1. Stay in the home more than 1 year. Sounds like this is the area that you want to live in, so why not stay there? Saving in rent/mortgage will allow you to save at a much higher rate, so you can purchase a strictly investment property either in your area or out of state if you don't like the options in your area. 
2. When you move out, rent by the room. It's more work, yes, but if you'd prefer that to 'paying' for your investment a few hundred a month, then maybe it's worth the work. 
3. Make it a STR. These are known to cash flow better, but are of course more work if you manage it yourself.

Keep in mind that your ROI is guaranteed negative if you continue renting, so purchasing a home will always be the better bet in my book.

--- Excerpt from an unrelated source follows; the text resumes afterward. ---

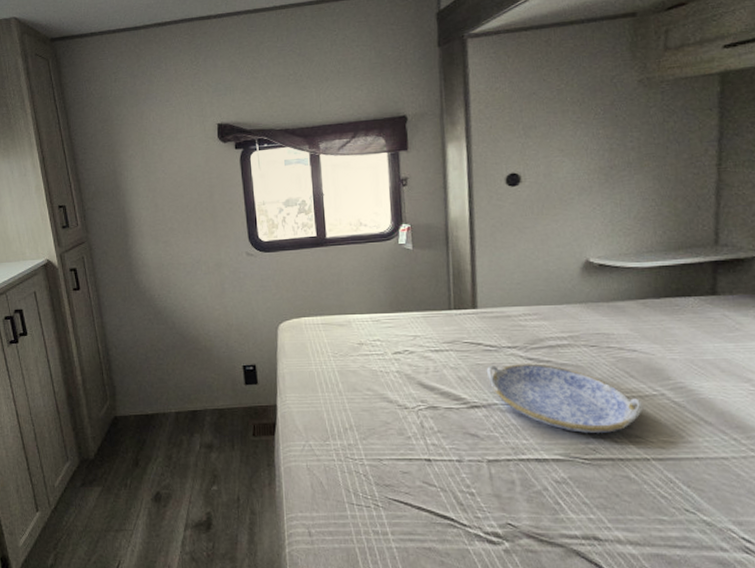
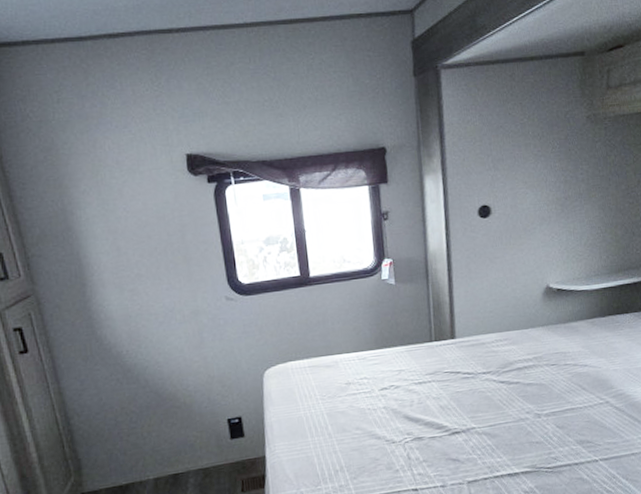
serving tray: present [486,363,644,433] -> none [464,386,593,445]

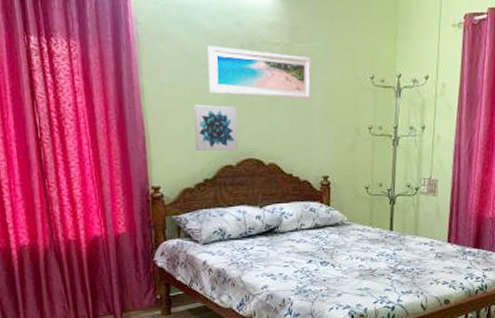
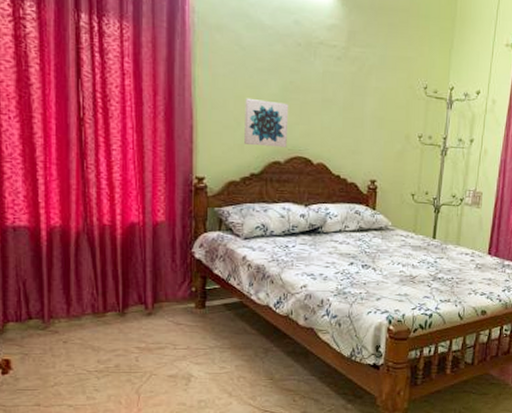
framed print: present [207,45,312,100] -> none [262,40,367,103]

And don't forget the other returns, such as tax benefits, loan paydown by your 'tenants' and appreciation.

Who knows, maybe in two years, LTR rates will go up enough to make it feasible. Maybe you can do the rent by the room for a couple years and then convert to a LTR. Trying to force a certain strategy in your market may not work, so let the market tell you what strategy WILL work. And go from there. 

Happy house hunting!

 Thanks for the info!

The reason house hacking appealed to me wasn't because of the access to 5% down FHA loans, it was more of the loan paydown by tenants and the fact that I wouldn't be "wasting away" rent money every month. I'm in a fortunate position to be able to put 20%+ down on a 3-5bd home in my metro area, so given the larger down payment cashflow after I move out seems almost guaranteed if I do the rent per room strategy (based on some rough calculations). Transferring it to a LTR after a few years of rent appreciation would be ideal, but I'm fine breaking even on the cash flow aspect due to the other areas of net worth growth involved with this strategy.

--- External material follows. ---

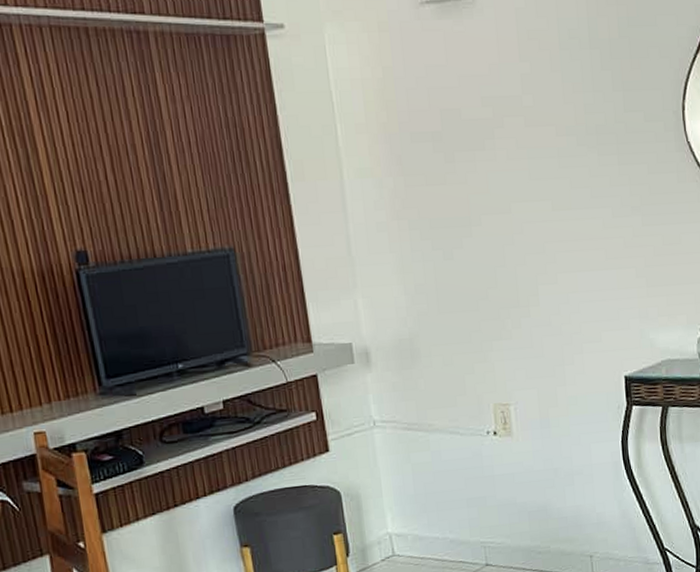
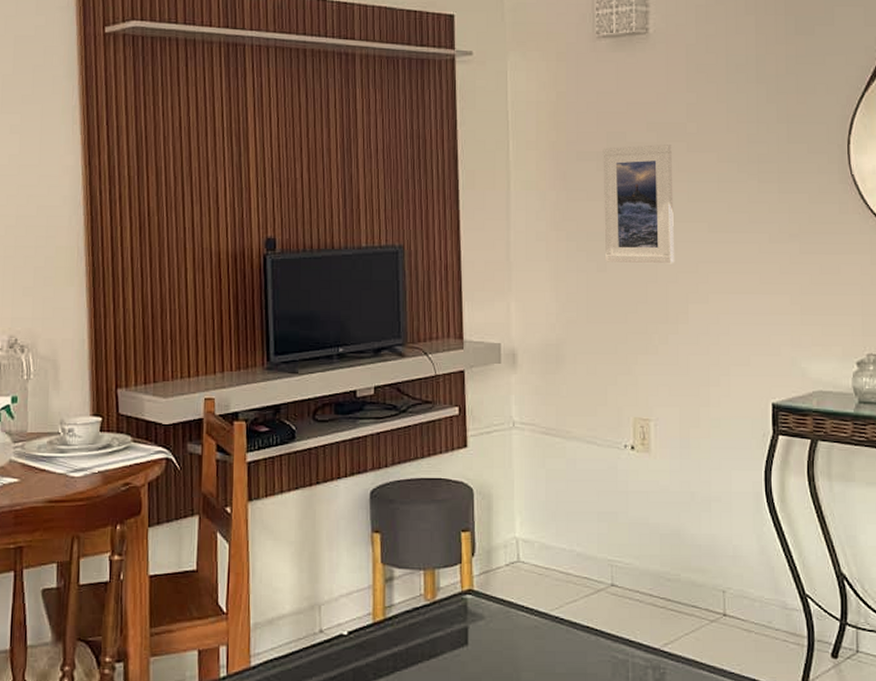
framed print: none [437,120,521,249] -> present [603,144,674,264]

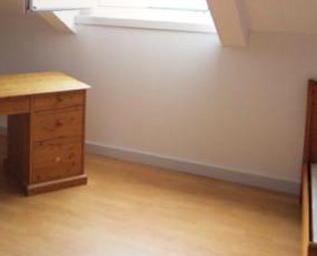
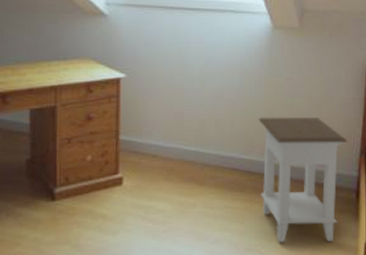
nightstand: none [209,126,290,243] -> present [258,117,347,243]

Given I can put 20% down on my first property, I'm not sure if this is still a strategy you'd advise, or if it'd make sense to research other methods of real estate investing that suit someone in my situation better. Thanks!
 

Post: House Hacking in Metro Area

Sam HatchPosted
  • Posts 2
  • Votes 8

Hey all,

I'm looking to purchase my first property within the next 6-9 months and was researching the possibility of house hacking it. From most of the SFH house hack examples I've seen, it's individuals getting seemingly good deals on 4-5 bd homes, or putting in a little extra rehab upfront, which allows them to have a positive net cash flow after they move out year one. I live in a metro area and would like to stay in this area, if possible, but I'm finding it hard to source any properties, even for example sake, that would allow the property to have a positive cash flow after I move out after the first year. Many 4-5 bd homes are going for 400-500k, while the rent for those are around 2.5-3k/month, leaving the mortgage + expenses to be higher than any potential rent from a single family. It seems like to make a majority of these instances work I'd have to continue to rent out room-by-room after year one, which seems like a tall task.


Wondering if anyone has had success in metro areas, and if so what you looked for when purchasing the home, and how you were able to maintain a positive cash flow after year one. Or if you're focused primarily on a positive net worth return, in which case I could see losing a few hundred dollars a month in exchange for loan repayment and appreciation worth it in your book. Thanks!